## Aim of the task
Word for word, return the lines from the start of the entries below through the line that has "nose: (170, 107)".

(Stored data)
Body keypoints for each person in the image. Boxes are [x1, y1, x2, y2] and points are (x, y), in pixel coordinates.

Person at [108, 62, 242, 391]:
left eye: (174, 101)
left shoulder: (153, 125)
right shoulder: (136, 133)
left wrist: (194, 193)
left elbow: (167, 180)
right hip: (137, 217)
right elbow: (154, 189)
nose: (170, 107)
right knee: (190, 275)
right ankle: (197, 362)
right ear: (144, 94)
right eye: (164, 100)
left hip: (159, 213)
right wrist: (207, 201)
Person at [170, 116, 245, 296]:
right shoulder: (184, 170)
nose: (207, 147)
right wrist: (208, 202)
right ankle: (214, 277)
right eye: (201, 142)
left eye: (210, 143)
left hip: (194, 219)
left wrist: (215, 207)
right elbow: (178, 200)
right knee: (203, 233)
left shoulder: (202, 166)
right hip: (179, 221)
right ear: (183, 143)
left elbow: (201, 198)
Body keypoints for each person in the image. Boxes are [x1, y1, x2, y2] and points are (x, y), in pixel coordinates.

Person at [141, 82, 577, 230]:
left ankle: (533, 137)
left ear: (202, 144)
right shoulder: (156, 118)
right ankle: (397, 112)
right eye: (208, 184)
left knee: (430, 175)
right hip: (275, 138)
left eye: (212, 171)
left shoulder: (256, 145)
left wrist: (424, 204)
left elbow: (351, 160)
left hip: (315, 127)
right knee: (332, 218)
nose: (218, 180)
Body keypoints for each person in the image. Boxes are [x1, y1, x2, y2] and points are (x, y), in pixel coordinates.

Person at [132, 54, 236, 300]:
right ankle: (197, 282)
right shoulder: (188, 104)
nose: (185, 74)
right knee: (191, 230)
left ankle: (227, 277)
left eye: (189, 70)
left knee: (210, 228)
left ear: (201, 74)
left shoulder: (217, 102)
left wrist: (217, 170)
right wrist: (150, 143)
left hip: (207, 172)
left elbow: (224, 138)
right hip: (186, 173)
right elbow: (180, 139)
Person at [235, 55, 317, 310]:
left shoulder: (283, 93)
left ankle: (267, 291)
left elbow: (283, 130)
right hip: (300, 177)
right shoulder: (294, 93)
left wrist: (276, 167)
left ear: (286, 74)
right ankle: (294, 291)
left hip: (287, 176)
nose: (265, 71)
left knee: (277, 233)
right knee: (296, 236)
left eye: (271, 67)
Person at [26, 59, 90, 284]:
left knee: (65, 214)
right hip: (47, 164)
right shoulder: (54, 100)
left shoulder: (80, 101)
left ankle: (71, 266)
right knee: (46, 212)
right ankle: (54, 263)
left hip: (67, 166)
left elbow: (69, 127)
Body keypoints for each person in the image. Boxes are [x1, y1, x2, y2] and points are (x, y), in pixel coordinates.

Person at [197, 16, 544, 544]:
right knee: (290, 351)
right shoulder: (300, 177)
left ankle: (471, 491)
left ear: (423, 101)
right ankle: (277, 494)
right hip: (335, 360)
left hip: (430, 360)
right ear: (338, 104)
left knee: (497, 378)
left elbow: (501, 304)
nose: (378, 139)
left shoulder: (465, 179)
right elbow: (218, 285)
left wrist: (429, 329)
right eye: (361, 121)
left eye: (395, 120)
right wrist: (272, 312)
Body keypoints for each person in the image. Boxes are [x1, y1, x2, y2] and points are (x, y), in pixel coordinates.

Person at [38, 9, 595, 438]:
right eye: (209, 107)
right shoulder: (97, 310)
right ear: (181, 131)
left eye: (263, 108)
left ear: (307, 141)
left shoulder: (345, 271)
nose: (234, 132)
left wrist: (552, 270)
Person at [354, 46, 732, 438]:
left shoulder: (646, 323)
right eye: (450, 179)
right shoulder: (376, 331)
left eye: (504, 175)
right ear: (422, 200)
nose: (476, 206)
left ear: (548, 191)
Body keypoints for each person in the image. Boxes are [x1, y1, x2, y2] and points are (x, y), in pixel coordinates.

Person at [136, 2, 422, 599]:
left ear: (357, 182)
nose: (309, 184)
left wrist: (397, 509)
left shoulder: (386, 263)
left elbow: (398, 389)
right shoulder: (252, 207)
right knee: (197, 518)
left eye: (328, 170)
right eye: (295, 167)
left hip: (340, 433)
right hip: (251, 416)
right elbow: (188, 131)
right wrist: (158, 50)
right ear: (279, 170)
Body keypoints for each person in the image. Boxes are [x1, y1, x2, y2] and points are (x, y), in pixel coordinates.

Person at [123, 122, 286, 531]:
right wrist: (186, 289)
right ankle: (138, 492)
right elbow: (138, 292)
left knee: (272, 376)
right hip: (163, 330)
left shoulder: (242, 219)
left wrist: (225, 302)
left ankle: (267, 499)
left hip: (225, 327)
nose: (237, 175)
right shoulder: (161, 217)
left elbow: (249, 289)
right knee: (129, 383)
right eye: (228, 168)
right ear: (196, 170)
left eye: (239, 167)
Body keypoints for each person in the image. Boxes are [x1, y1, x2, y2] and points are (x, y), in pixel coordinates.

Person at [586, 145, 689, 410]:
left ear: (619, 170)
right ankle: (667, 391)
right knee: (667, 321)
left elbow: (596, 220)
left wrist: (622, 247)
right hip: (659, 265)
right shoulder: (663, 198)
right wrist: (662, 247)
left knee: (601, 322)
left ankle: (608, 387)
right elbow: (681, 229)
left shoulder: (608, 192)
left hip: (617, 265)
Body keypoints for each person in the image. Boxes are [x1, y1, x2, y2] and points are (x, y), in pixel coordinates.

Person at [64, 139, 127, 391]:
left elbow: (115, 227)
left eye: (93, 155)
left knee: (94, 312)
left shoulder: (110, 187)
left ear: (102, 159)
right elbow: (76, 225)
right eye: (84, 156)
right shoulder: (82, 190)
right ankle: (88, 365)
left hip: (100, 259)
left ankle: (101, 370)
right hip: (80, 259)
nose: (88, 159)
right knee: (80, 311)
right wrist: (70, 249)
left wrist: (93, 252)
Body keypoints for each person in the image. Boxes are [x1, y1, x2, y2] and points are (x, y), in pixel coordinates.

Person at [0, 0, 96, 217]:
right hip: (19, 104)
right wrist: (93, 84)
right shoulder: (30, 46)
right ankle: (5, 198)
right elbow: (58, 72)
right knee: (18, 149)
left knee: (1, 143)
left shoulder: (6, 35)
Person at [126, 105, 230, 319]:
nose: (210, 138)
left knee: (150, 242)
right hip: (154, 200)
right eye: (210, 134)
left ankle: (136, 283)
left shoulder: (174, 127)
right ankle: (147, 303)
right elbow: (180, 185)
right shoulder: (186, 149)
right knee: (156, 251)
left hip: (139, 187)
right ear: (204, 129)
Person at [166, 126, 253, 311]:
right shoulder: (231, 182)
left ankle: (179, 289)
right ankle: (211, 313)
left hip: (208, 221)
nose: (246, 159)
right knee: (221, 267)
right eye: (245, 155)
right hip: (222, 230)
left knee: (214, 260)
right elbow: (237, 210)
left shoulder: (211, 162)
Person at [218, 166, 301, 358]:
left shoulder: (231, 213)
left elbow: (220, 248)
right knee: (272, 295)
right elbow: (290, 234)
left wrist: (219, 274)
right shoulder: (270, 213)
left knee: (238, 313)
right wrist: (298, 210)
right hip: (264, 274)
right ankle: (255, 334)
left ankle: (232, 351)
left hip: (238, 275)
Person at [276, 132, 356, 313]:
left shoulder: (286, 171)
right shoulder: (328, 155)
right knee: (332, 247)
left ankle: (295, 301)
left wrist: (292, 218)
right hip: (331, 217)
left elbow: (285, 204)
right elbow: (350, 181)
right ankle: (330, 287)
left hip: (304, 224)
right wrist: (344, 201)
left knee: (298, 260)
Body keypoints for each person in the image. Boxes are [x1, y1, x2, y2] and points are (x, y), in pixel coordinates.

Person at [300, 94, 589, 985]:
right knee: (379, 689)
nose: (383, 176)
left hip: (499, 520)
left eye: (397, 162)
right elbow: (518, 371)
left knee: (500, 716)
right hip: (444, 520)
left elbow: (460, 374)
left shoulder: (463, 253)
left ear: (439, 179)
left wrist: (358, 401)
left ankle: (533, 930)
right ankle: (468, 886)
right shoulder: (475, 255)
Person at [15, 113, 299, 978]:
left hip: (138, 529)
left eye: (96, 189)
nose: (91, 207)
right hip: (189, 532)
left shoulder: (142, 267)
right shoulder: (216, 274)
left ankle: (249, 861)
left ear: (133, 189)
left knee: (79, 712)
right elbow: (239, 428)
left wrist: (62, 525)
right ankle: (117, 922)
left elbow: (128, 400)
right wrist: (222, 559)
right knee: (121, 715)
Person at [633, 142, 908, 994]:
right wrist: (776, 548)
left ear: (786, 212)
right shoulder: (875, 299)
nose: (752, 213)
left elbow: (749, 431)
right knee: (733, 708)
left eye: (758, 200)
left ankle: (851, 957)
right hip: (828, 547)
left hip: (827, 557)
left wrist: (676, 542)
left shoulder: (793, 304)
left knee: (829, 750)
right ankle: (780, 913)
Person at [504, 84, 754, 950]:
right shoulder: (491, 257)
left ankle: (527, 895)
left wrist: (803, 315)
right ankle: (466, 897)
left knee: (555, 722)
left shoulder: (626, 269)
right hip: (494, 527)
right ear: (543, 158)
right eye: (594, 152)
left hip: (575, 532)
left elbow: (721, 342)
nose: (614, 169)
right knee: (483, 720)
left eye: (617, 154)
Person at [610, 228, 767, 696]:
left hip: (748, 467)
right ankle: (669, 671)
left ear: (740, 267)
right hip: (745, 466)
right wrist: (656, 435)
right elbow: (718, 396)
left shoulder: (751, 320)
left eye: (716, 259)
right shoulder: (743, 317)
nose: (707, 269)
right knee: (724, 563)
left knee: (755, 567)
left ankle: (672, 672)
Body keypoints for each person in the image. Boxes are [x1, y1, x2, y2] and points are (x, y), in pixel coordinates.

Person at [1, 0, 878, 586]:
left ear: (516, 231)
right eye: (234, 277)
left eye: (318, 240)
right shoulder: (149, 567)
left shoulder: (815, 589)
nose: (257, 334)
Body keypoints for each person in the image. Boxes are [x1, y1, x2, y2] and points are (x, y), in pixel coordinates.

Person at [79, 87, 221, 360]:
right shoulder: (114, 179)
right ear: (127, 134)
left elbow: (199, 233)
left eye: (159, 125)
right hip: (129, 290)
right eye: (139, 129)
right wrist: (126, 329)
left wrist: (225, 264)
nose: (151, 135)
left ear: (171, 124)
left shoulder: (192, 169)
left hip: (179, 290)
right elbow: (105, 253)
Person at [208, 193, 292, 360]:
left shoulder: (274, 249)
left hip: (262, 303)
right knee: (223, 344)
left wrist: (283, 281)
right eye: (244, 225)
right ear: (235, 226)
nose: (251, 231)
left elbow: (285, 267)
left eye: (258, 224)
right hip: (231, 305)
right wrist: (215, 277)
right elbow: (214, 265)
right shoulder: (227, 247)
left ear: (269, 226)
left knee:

## Exercise result
Body keypoints for each person in the image. Boxes are [x1, y1, x2, y2] and points are (x, y), in pixel coordinates.

Person at [108, 62, 242, 391]:
left eye: (174, 101)
left shoulder: (153, 125)
right shoulder: (136, 133)
left wrist: (194, 193)
left elbow: (167, 180)
right hip: (137, 217)
right elbow: (154, 189)
nose: (170, 107)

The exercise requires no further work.